**WHAT THE TASK REQUIRES**. Render every line of the records below as a Markdown table with two columns, Row and Record line, numbering the rows in order and skipping any blank lines. Leave the pictures out.

— start —

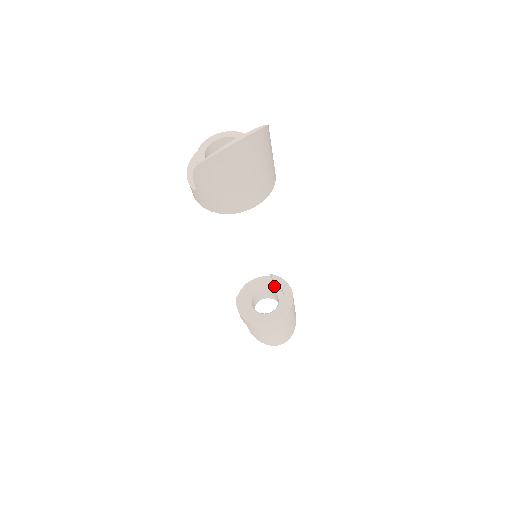
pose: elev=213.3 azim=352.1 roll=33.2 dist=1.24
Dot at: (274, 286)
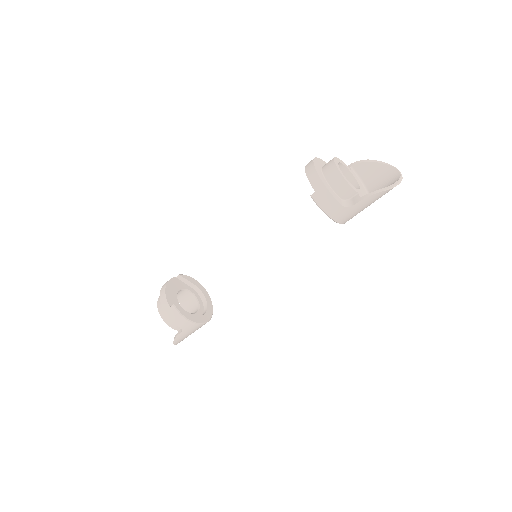
Dot at: (185, 285)
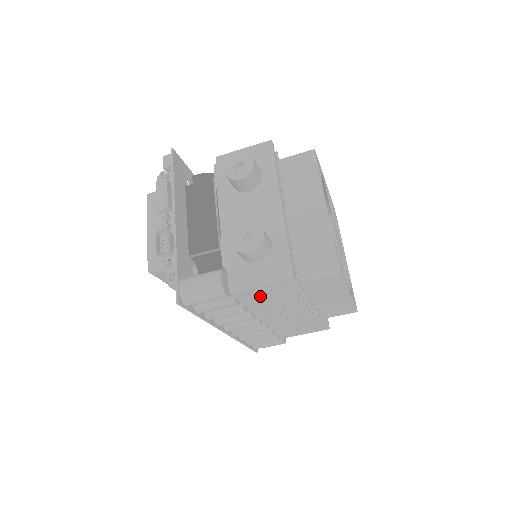
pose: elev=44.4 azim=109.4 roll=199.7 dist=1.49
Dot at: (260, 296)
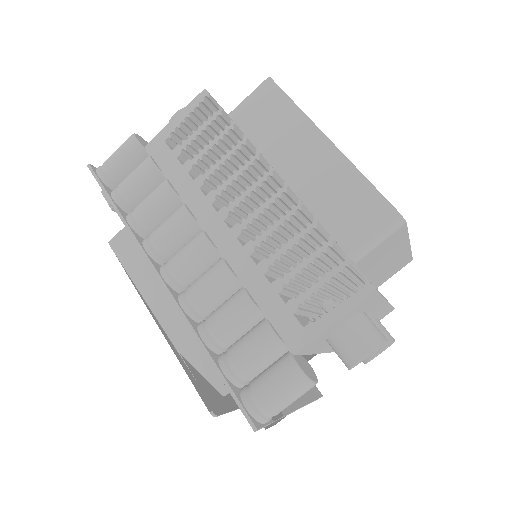
Dot at: (182, 148)
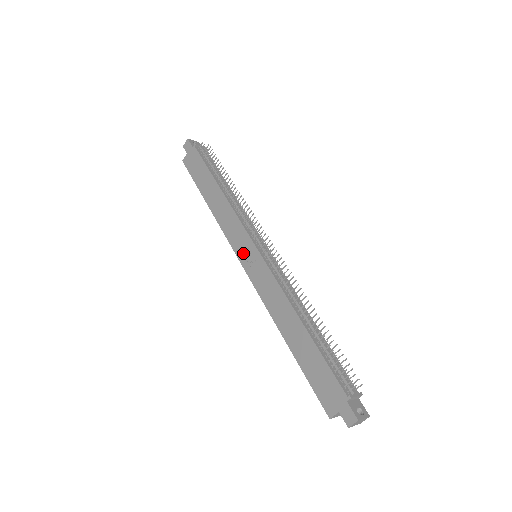
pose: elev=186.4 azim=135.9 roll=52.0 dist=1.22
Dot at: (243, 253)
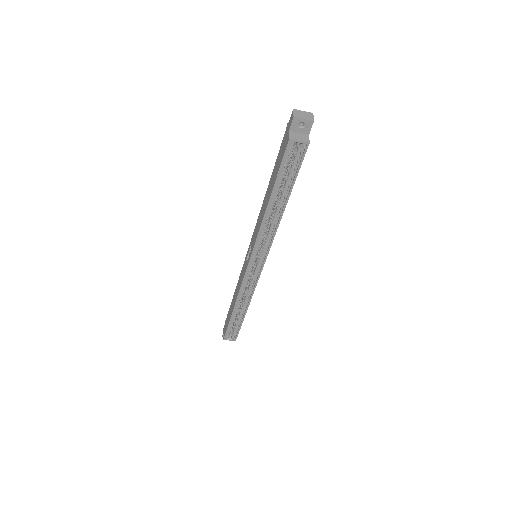
Dot at: (246, 263)
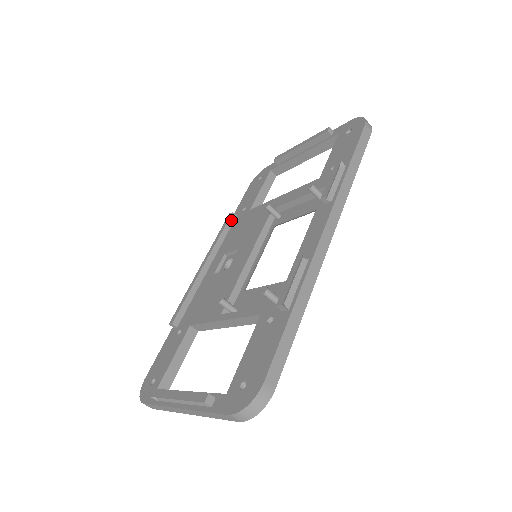
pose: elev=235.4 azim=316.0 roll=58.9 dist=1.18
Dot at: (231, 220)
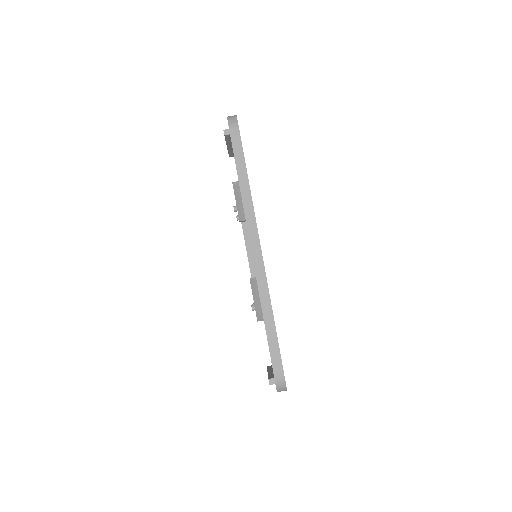
Dot at: occluded
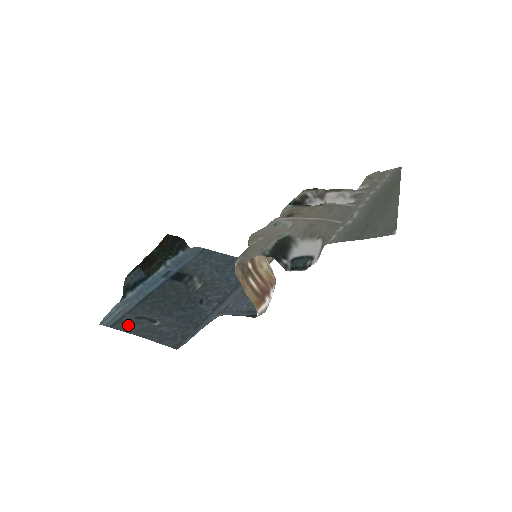
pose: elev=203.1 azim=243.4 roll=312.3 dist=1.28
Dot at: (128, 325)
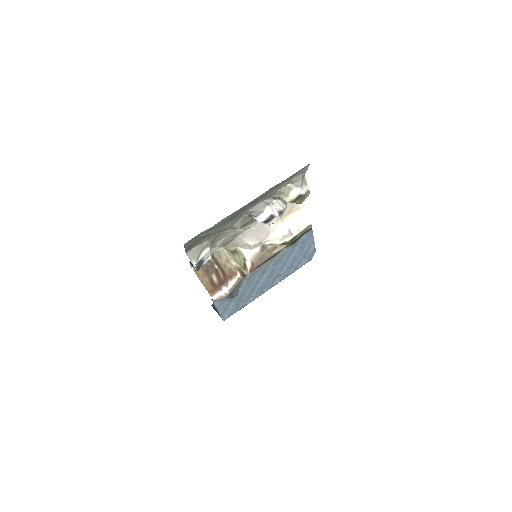
Dot at: occluded
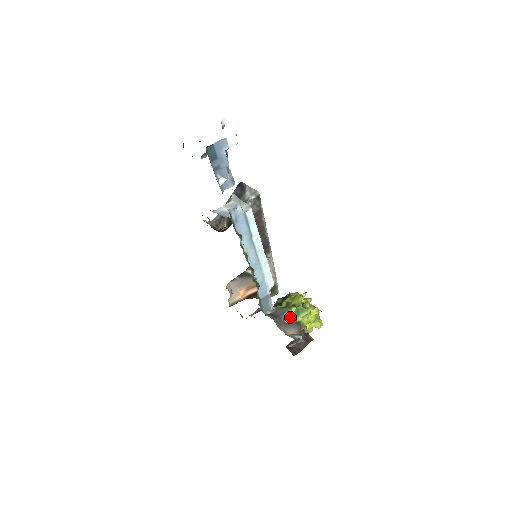
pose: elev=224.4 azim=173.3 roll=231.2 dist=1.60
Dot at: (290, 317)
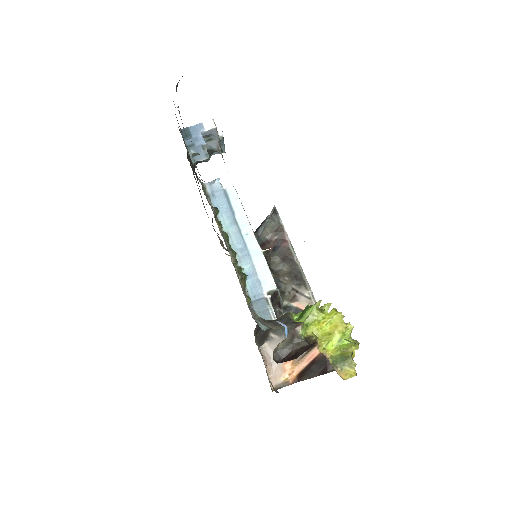
Dot at: (286, 317)
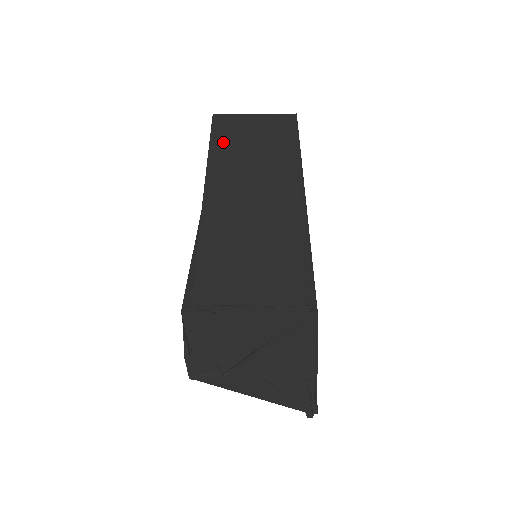
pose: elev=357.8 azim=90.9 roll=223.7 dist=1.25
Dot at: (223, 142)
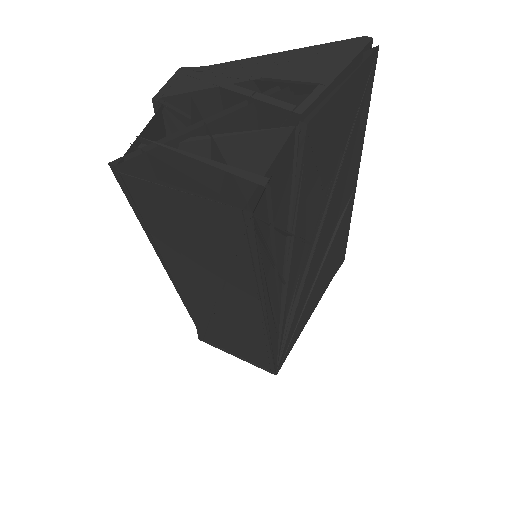
Dot at: (157, 230)
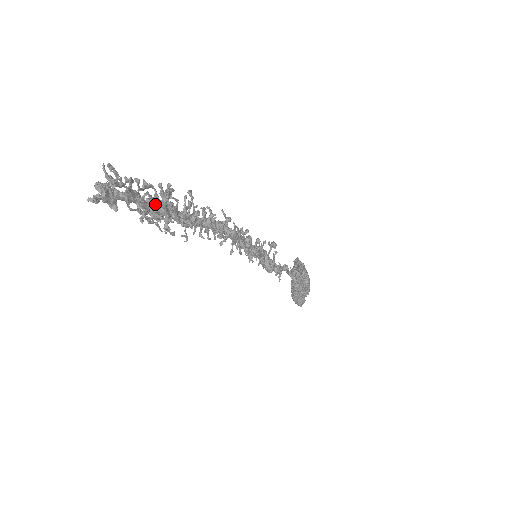
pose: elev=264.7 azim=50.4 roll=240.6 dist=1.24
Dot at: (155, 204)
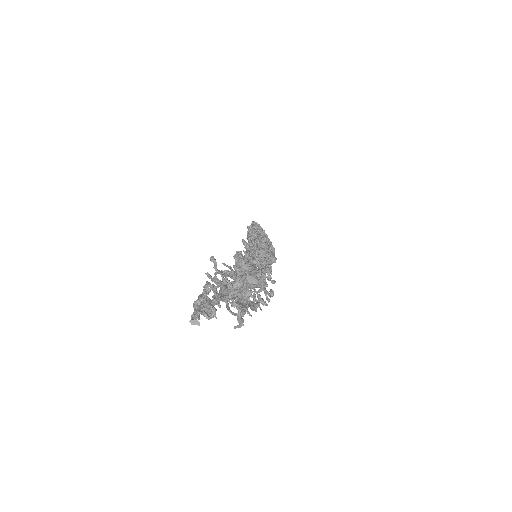
Dot at: (266, 305)
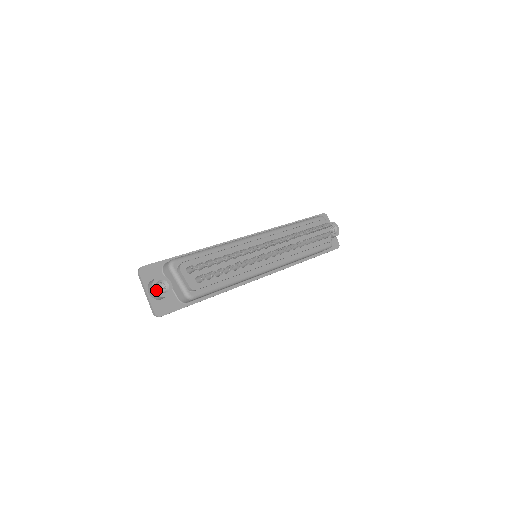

— end —

**RESULT**.
| Row | Record line |
|---|---|
| 1 | pose: elev=213.3 azim=352.1 roll=33.2 dist=1.24 |
| 2 | Dot at: (274, 286) |
| 3 | Dot at: (185, 285) |
| 4 | pose: elev=44.4 azim=109.4 roll=199.7 dist=1.49 |
| 5 | Dot at: (260, 296) |
| 6 | Dot at: (182, 148) |
| 7 | pose: elev=186.4 azim=135.9 roll=52.0 dist=1.22 |
| 8 | Dot at: (243, 253) |
| 9 | Dot at: (246, 263) |
| 10 | pose: elev=235.4 azim=316.0 roll=58.9 dist=1.18 |
| 11 | Dot at: (231, 220) |
| 12 | Dot at: occluded |
| 13 | pose: elev=203.1 azim=243.4 roll=312.3 dist=1.28 |
| 14 | Dot at: (128, 325) |
| 15 | Dot at: occluded |
| 16 | pose: elev=224.4 azim=173.3 roll=231.2 dist=1.60 |
| 17 | Dot at: (290, 317) |
| 18 | Dot at: (286, 317) |
| 19 | pose: elev=357.8 azim=90.9 roll=223.7 dist=1.25 |
| 20 | Dot at: (223, 142) |
| 21 | Dot at: (157, 230) |
| 22 | pose: elev=264.7 azim=50.4 roll=240.6 dist=1.24 |
| 23 | Dot at: (155, 204) |
| 24 | Dot at: (266, 305) |